Afghan, Iraq wars shape Pentagon budget, US strategy
The Obama administration plans to unveil a defence budget on Monday that pours billions into drones, helicopters and special forces, reflecting a focus on fighting Islamist extremists rather than conventional armies.
Washington: The Obama administration plans to unveil a defence budget on Monday that pours billions into drones, helicopters and special forces, reflecting a focus on fighting Islamist extremists rather than conventional armies.
The Pentagon`s spending priorities as well as its strategic vision, which is also due to be unveiled this week are a product of the counter-insurgency campaigns in Iraq and Afghanistan that have severely stretched the military.
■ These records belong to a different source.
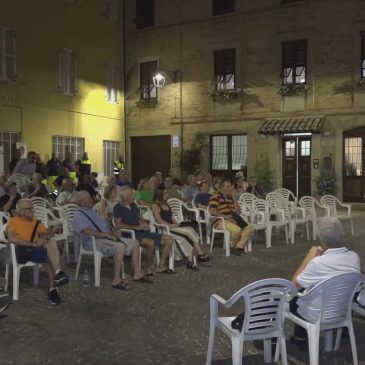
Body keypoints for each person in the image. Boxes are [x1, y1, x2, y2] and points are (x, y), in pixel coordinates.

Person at [290, 217, 361, 346]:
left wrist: (307, 259)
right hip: (342, 309)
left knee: (295, 297)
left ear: (320, 238)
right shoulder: (354, 257)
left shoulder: (317, 263)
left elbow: (293, 285)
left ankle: (300, 339)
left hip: (317, 314)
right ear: (342, 234)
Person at [73, 190, 151, 288]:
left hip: (105, 238)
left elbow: (104, 224)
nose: (92, 200)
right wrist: (106, 235)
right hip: (93, 241)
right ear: (82, 202)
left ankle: (137, 273)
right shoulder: (79, 215)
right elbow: (86, 231)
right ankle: (116, 280)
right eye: (89, 199)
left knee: (135, 243)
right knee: (120, 246)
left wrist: (113, 230)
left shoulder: (92, 211)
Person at [7, 198, 70, 305]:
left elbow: (50, 233)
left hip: (38, 250)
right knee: (53, 255)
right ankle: (54, 287)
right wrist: (33, 244)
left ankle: (58, 274)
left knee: (52, 244)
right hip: (25, 251)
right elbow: (12, 238)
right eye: (30, 209)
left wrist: (44, 236)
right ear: (21, 211)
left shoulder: (35, 222)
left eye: (33, 208)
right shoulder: (13, 221)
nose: (33, 210)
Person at [114, 186, 175, 276]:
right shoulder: (118, 208)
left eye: (133, 194)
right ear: (124, 197)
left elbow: (140, 218)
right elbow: (118, 224)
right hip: (129, 234)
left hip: (141, 232)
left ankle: (160, 266)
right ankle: (148, 269)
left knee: (169, 239)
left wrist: (145, 223)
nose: (134, 196)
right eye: (131, 194)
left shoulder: (134, 206)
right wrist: (136, 227)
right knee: (150, 243)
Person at [152, 189, 211, 271]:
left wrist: (176, 224)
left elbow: (172, 217)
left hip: (173, 227)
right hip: (165, 229)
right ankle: (199, 255)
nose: (167, 194)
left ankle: (191, 260)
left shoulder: (167, 203)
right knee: (189, 232)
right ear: (159, 194)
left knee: (190, 230)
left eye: (167, 192)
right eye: (165, 193)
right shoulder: (155, 205)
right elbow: (159, 220)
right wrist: (170, 226)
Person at [209, 178, 254, 256]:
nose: (231, 188)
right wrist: (225, 217)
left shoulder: (230, 198)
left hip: (233, 219)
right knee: (237, 230)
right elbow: (212, 211)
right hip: (220, 221)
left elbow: (238, 211)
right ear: (222, 187)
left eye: (231, 186)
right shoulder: (215, 196)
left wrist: (234, 198)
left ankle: (238, 246)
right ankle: (233, 245)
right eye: (229, 186)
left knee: (250, 226)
The proposed 2011 defence budget comes to more than USD 700 billion, a modest two percent increase, and unlike last year avoids sweeping cuts to major weapons programs, according to Pentagon officials and draft documents.
Despite alarm over the US government`s ballooning deficit, Obama has spared the military from belt-tightening efforts and will ask for USD 33 billion for the current fiscal year to pay for a surge of 30,000 reinforcements in Afghanistan, said officials, who spoke on condition of anonymity.
The wars in Iraq and Afghanistan have already cost USD 1 trillion since 2001, and the new budget calls for roughly USD 159 billion to cover the costs of the US missions there including about USD 11.6 billion to expand the Afghan security forces, officials said.
The budget asks for USD 9.6 billion for a range of helicopters, a lifeline for troops fighting the Taliban in Afghanistan`s rugged landscape and USD 2.7 billion for unmanned drones and sensors used to hunt down insurgents.